Zunächst dreht sich die schwach beleuchtete Drehbühne. Dort sind ebenso schwach alle farbenfroh hergerichteten Damen und Herren Schauspieler zu sehen, auf vier benachbarte Schauplätze verteilt. Das Spiel selbst beginnt auf einer höher gehängten kleineren Filmleinwand im Bühnenvordergrund. Sie ist von einem altmodischen Bilderrahmen umgeben. Das dauert, gefühlt, eine halbe Stunde lang, so dass ich denke: Bin ich jetzt ins Theater gegangen oder ins Kino? Doch das offene Bühnenspiel lässt nicht länger auf sich warten.

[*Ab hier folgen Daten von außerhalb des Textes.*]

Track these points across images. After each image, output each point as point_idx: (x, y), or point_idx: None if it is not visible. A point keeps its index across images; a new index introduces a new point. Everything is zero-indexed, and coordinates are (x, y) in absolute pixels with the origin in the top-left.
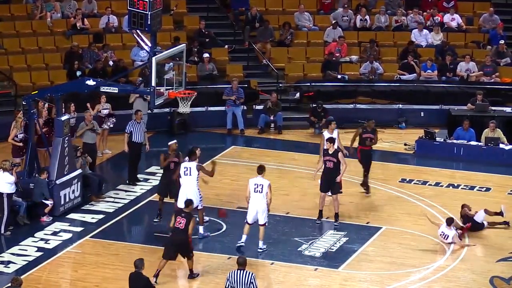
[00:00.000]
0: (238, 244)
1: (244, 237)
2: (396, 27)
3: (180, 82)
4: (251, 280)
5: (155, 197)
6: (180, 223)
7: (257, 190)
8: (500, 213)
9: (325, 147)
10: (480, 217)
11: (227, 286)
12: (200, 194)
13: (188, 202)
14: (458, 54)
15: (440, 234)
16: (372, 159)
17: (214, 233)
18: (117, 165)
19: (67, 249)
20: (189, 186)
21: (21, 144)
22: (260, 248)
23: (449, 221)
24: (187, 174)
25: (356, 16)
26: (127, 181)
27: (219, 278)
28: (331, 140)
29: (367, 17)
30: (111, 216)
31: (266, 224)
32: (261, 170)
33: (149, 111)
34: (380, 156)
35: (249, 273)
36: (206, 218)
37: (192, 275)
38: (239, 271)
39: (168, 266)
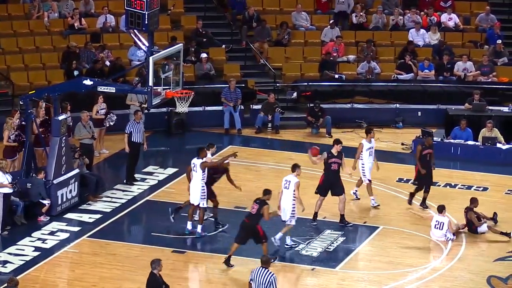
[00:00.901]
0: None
1: (278, 235)
2: (394, 27)
3: (177, 81)
4: (271, 280)
5: (152, 196)
6: (253, 208)
7: (285, 186)
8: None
9: (332, 150)
10: (482, 229)
11: (250, 281)
12: (203, 193)
13: (265, 192)
14: (455, 53)
15: (435, 226)
16: None
17: (213, 233)
18: (114, 164)
19: (64, 249)
20: (195, 182)
21: (15, 144)
22: (287, 244)
23: (440, 208)
24: (194, 170)
25: (352, 14)
26: (125, 181)
27: (218, 277)
28: (338, 142)
29: (362, 13)
30: (109, 215)
31: (289, 223)
32: (293, 168)
33: (146, 111)
34: (377, 156)
35: (271, 273)
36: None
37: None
38: (261, 268)
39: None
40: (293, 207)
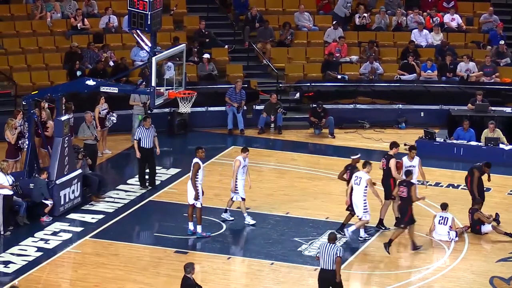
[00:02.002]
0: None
1: (352, 228)
2: (396, 27)
3: (180, 82)
4: (336, 251)
5: (155, 197)
6: (403, 192)
7: (356, 182)
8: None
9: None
10: (486, 230)
11: (316, 254)
12: (195, 191)
13: (408, 173)
14: (458, 54)
15: (439, 221)
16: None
17: (214, 233)
18: (117, 165)
19: (67, 249)
20: (189, 181)
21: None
22: (361, 237)
23: (444, 206)
24: (191, 170)
25: (355, 14)
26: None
27: (219, 278)
28: (396, 145)
29: (365, 14)
30: (111, 216)
31: (363, 218)
32: (364, 164)
33: (149, 111)
34: (380, 157)
35: (337, 246)
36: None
37: (415, 247)
38: (328, 244)
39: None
40: (365, 203)
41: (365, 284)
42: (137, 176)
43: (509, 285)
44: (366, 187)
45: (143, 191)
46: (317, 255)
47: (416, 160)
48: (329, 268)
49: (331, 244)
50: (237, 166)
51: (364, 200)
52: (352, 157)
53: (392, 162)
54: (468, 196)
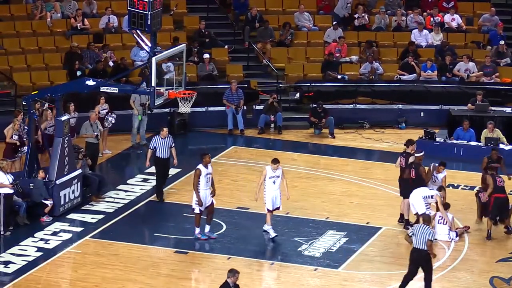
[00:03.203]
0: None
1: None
2: (396, 27)
3: (180, 82)
4: (430, 232)
5: (155, 197)
6: (501, 181)
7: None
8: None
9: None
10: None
11: (409, 233)
12: (196, 197)
13: (489, 169)
14: (458, 54)
15: (439, 221)
16: None
17: (214, 234)
18: (117, 165)
19: (67, 249)
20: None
21: (18, 142)
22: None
23: (446, 206)
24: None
25: (354, 15)
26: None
27: (219, 278)
28: (412, 142)
29: (364, 14)
30: (111, 216)
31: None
32: (439, 188)
33: (149, 111)
34: (380, 156)
35: (430, 229)
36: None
37: (509, 231)
38: (423, 225)
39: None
40: (427, 206)
41: (365, 284)
42: (137, 176)
43: (509, 285)
44: (432, 197)
45: (143, 191)
46: (410, 234)
47: (442, 175)
48: (420, 248)
49: (425, 226)
50: (263, 175)
51: (424, 200)
52: (416, 154)
53: (411, 160)
54: (469, 196)
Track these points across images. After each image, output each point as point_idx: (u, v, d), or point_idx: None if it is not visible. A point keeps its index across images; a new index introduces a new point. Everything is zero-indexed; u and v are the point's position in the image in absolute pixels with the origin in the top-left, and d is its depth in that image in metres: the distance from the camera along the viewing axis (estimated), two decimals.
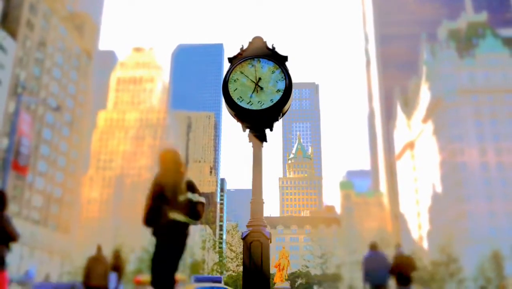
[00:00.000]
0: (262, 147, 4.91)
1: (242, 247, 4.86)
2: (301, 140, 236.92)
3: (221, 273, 51.40)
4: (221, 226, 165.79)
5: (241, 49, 5.15)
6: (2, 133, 64.57)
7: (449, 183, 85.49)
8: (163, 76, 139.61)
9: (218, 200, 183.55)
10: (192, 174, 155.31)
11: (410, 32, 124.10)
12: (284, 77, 4.94)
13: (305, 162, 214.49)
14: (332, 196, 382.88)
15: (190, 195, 4.97)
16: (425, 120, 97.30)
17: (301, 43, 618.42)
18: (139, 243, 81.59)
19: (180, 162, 5.19)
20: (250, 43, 5.18)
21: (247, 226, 4.71)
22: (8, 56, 68.54)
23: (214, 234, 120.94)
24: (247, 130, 4.92)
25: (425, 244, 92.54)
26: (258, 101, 4.90)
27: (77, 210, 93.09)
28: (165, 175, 5.01)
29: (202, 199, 5.06)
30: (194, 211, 4.94)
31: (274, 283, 21.37)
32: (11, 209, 64.65)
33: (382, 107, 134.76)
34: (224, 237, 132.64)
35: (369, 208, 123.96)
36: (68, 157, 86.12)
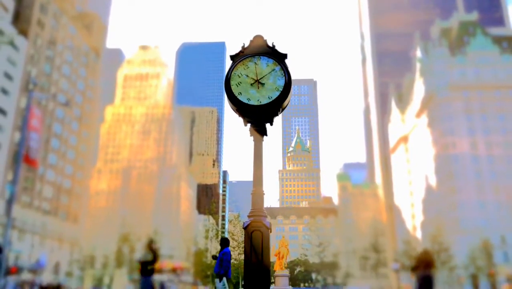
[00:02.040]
0: (263, 140, 4.99)
1: (243, 236, 4.85)
2: (300, 134, 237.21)
3: None
4: (223, 216, 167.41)
5: (243, 47, 5.28)
6: (15, 127, 65.81)
7: (441, 175, 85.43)
8: (168, 73, 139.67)
9: (221, 191, 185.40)
10: (195, 167, 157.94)
11: (404, 31, 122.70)
12: (283, 74, 5.04)
13: (304, 155, 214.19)
14: (329, 187, 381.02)
15: None
16: (418, 115, 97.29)
17: (300, 41, 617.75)
18: (145, 232, 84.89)
19: None
20: (251, 41, 5.30)
21: (248, 216, 4.80)
22: (20, 54, 69.14)
23: (217, 224, 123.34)
24: (248, 124, 5.03)
25: (418, 234, 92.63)
26: (259, 97, 4.99)
27: (86, 200, 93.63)
28: None
29: None
30: None
31: (274, 271, 22.08)
32: (23, 199, 67.29)
33: (377, 103, 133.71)
34: (226, 226, 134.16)
35: (365, 199, 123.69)
36: (77, 150, 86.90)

Es ist derart lustig in Wort und Körpersprache, dass Shakespeare- und berühmte Stummfilmkomödien fast in den Schatten gestellt werden. Das Publikum, mich eingeschlossen, ist mehr als erheitert, und man könnte Lachkrämpfe bekommen.

Das alles habe ich vorher dem Tschechow-Text nicht anmerken können. Einiges ist freilich hinzugedichtet worden. So stirbt in der Augsburger Fassung weder ein Alter, der vielmehr bis zum letzten Vorhang bloß im Lehnstuhl eingenickt ist, noch der Titelheld, den zwar die alte Liebe erschießt, der sich aber nach ein paar Stille im Saal auslösenden Schrecksekunden mit den Worten "So geht das nicht" wieder erhebt. Stattdessen verfolgen ihn ganz zuletzt Kameras bis vor das Theatergebäude, wo er sich auf die eingeregnete Straße legt.

Hinzu eilt unter anderem jemand mit einem großen Schirmmeinem leuchtendbraunen "ProOptik"-Schirm aus der Besuchergarderobe! "Das ist ja mein Schirm!", mache ich mich halblaut kaum bemerkbar in Reihe 10 während dieses Finales. Nach etliche Minuten langen Ovationen händigt mir die Garderobefrau für den Heimweg, als wäre nichts gewesen, Jacke und Schirm aus. Diesen muss ich draußen noch aufspannen und als Gebrauchsgegenstand ziemlich aufgeben. Er war schon seit einiger Zeit leicht hinüber, hat nun aber als Theaterutensil den Rest bekommen.

Verärgerung stellt sich indes nicht ein. Ein bisschen Stolz darüber, auf merkwürdige Weise an dem tollen Abendspektakel mitgewirkt zu haben, ist ausschlaggebend gewesen. Für ein letztbestes Lachen.